Gauss Circle Primes

TL;DR

This paper investigates the frequency of prime counts within lattice points of circles of increasing radius, finding that the number of such primes up to radius n behaves similarly to the distribution of prime numbers.

Contribution

It provides empirical evidence and heuristic reasoning that the count of Gauss Circle Primes up to radius n follows an asymptotic order similar to the prime number theorem.

Findings

Number of Gauss Circle Primes up to n is approximately n / log n.

Empirical data supports the heuristic approximation for large n.
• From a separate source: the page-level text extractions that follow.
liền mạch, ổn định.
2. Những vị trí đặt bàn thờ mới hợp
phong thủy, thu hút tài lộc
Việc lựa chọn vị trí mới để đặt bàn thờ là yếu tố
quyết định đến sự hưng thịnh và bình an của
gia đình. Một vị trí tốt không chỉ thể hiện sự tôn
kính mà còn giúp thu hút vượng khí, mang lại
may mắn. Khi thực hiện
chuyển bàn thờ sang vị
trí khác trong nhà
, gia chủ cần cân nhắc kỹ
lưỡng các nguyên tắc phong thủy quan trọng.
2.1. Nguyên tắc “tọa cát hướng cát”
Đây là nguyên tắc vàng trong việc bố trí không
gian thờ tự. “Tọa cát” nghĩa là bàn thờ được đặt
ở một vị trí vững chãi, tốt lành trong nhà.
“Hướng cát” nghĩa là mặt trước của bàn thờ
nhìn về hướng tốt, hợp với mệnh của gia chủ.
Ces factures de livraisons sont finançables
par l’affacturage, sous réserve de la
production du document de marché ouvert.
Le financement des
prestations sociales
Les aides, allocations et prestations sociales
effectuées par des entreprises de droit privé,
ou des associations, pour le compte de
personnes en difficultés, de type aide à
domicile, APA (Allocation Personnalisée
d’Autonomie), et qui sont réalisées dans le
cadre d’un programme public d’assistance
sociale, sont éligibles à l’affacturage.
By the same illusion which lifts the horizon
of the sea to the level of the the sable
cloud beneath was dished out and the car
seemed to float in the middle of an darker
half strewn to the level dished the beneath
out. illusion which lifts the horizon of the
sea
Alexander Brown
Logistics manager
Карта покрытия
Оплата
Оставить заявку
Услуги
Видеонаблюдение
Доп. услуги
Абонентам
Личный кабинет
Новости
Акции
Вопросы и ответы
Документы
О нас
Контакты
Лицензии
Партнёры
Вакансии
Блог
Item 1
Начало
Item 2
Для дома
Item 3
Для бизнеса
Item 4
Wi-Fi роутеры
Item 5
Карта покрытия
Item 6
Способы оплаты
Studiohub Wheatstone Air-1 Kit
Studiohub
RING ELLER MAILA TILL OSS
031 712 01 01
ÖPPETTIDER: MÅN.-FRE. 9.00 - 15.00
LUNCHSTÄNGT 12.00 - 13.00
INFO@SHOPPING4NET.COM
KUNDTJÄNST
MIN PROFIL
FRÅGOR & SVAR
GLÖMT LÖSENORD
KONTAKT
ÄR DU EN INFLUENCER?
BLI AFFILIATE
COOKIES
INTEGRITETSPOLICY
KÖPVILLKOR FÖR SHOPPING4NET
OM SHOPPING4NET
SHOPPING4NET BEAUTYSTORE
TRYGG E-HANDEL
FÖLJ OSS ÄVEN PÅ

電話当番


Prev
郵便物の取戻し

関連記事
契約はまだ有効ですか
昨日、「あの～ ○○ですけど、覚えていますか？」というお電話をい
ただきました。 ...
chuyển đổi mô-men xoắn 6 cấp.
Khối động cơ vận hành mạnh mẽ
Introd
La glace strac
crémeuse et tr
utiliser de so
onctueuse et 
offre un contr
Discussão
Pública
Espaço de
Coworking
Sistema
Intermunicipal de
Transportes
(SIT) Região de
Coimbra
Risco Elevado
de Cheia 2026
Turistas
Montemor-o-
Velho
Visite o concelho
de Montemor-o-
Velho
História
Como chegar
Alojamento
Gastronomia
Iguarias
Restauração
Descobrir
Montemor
The behavior aligns with the distribution of prime numbers predicted by the Prime Number Theorem.

Abstract

Given a circle of radius $r$ centered at the origin, the Gauss Circle Problem concerns counting the number of lattice points $C(r)$ within this circle. It is known that as $r$ grows large, the number of lattice points approaches $\pi r^2$, that is, the area of the circle. The present research is to study how often $C(r)$ will return a prime number of lattice points for $r \leq n$. The Prime Number Theorem predicts that the number of primes less than or equal to $n$ is asymptotic to $\frac{n}{\log n}$. We find that the number of Gauss Circle Primes for $r \leq n$ is also of order $\frac{n}{\log n}$ for $n \leq 2 \times 10^6$. We include a heuristic argument that the Gauss Circle Primes can be approximated by $\frac{n}{\log n}$.